In the days following the March shootings at schools in California and Pennsylvania, “the new reality of gun-control politics became starkly clear,” The New York Times reported. “Unlike in 1999, when Democrats reacted almost immediately to the massacre at Columbine High School in Colorado with demands for tough new gun restrictions, there were few calls to action.”
  Last November, Colorado and Oregon passed measures requiring background checks at gun shows, despite opposition from the National Rifle Association. At the national level, though, it’s a different story. A March segment on National Public Radio declared gun control an issue that’s gone into “hibernation.” There may be nothing new about kids killing each other with guns, as the NPR story put it, but there is something new about the response. “Silence from Democrats is a sea change.”
  Why has gun control disappeared as a political issue? According to Michael Munger, Duke professor and chair of political science, “it has different salience for supporters and opponents.” Says Munger: “Supporters of gun control see it as one of many issues.
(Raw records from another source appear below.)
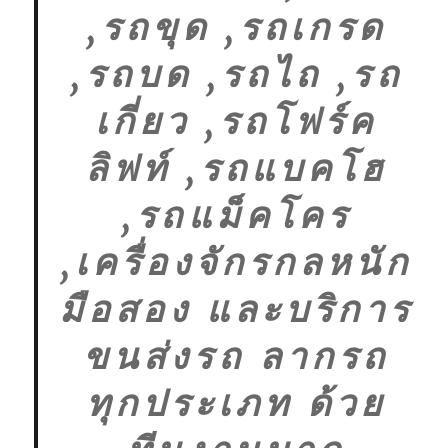
,รถขุด ,รถเกรด
,รถบด ,รถไถ ,รถ
เกี่ยว ,รถโฟร์ค
ลิฟท์ ,รถแบคโฮ
,รถแม็คโคร
,เครื่องจักรกลหนัก
มือสอง และบริการ
ขนส่งรถ ลากรถ
ทุกประเภท ด้วย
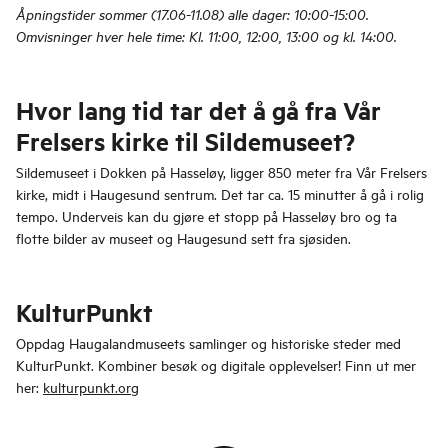
Åpningstider sommer (17.06-11.08) alle dager: 10:00-15:00.
Omvisninger hver hele time: Kl. 11:00, 12:00, 13:00 og kl. 14:00.
Hvor lang tid tar det å gå fra Vår
Frelsers kirke til Sildemuseet?
Sildemuseet i Dokken på Hasseløy, ligger 850 meter fra Vår Frelsers
kirke, midt i Haugesund sentrum. Det tar ca. 15 minutter å gå i rolig
tempo. Underveis kan du gjøre et stopp på Hasseløy bro og ta
flotte bilder av museet og Haugesund sett fra sjøsiden.
KulturPunkt
Oppdag Haugalandmuseets samlinger og historiske steder med
KulturPunkt. Kombiner besøk og digitale opplevelser! Finn ut mer
her:
kulturpunkt.org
They don’t vote solely, or even primarily, based on a candidate’s gun-control position. That’s not true for opponents. For people who are against gun control, it is a litmus test. If a candidate favors gun control, such voters will vote against that candidate, even if they know little about the opponent.”
  Munger says Al Gore lost several states—“at least arguably including West Virginia, Tennessee, and Arkansas”—because of his strong stand in favor of gun control. Even relatively modest calls for trigger locks and gun-show background checks tend to alienate many white, rural, and male voters across the South and Midwest. “For Democrats, gun control just confirms support. For Republicans and independents, gun control creates support, bringing people to the polls who might otherwise stay home.”
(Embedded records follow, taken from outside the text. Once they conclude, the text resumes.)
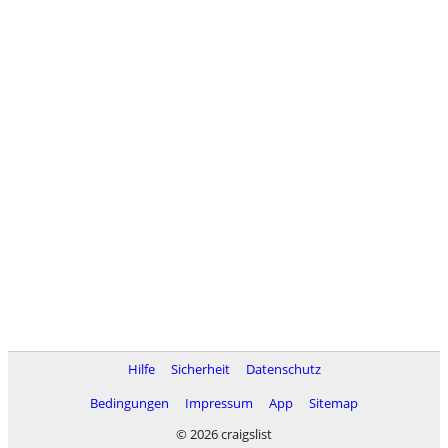
Hilfe
Sicherheit
Datenschutz
Bedingungen
Impressum
App
Sitemap
© 2026 craigslist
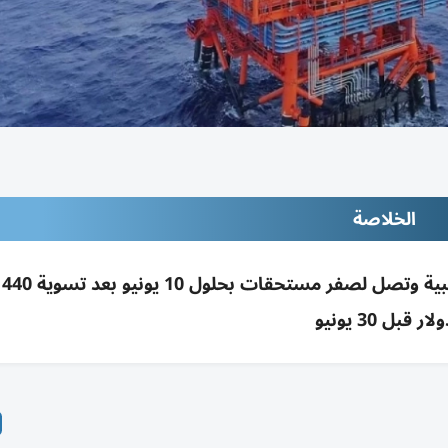
الخلاصة
مصر 
لار قبل 30 يونيو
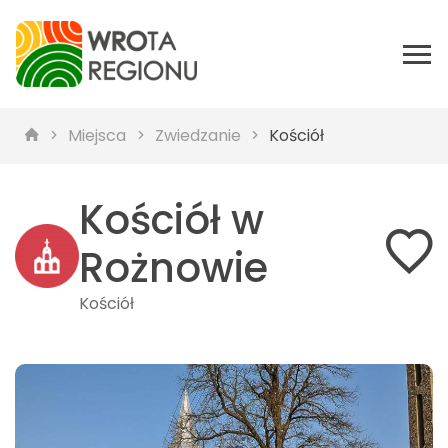
Miejsca
Zwiedzanie
Kościół
Kościół w
Rożnowie
Kościół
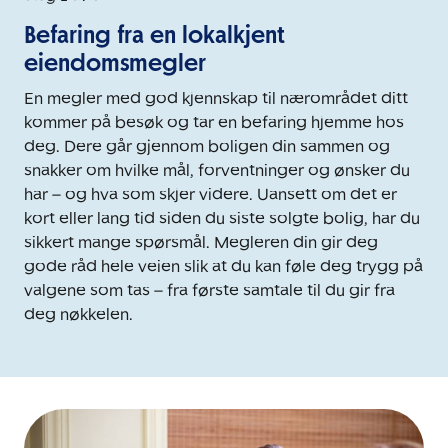
Befaring fra en lokalkjent
eiendomsmegler
En megler med god kjennskap til nærområdet ditt
kommer på besøk og tar en befaring hjemme hos
deg. Dere går gjennom boligen din sammen og
snakker om hvilke mål, forventninger og ønsker du
har – og hva som skjer videre. Uansett om det er
kort eller lang tid siden du siste solgte bolig, har du
sikkert mange spørsmål. Megleren din gir deg
gode råd hele veien slik at du kan føle deg trygg på
valgene som tas – fra første samtale til du gir fra
deg nøkkelen.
  Democrats have gotten the message, says Munger. Their new strategy of “hear no, see no, speak no gun control” will position them, in his view, to take over the Senate in 2002. The Democrats have to be able to run candidates in the Republican-controlled states, and to hold the Democratic-controlled states. Munger says four of the Democratic seats that have to be held, and eleven of the Republican seats that have to be taken, are in firmly anti-gun-control states. 
  So gun control is being sacrificed for political gain—and the Democrats will thereby gain the Senate majority, he predicts. “The Republicans are really, really vulnerable, because just by accident of Senate election classes, more of their incumbents (twenty versus thirteen) are up for reelection.”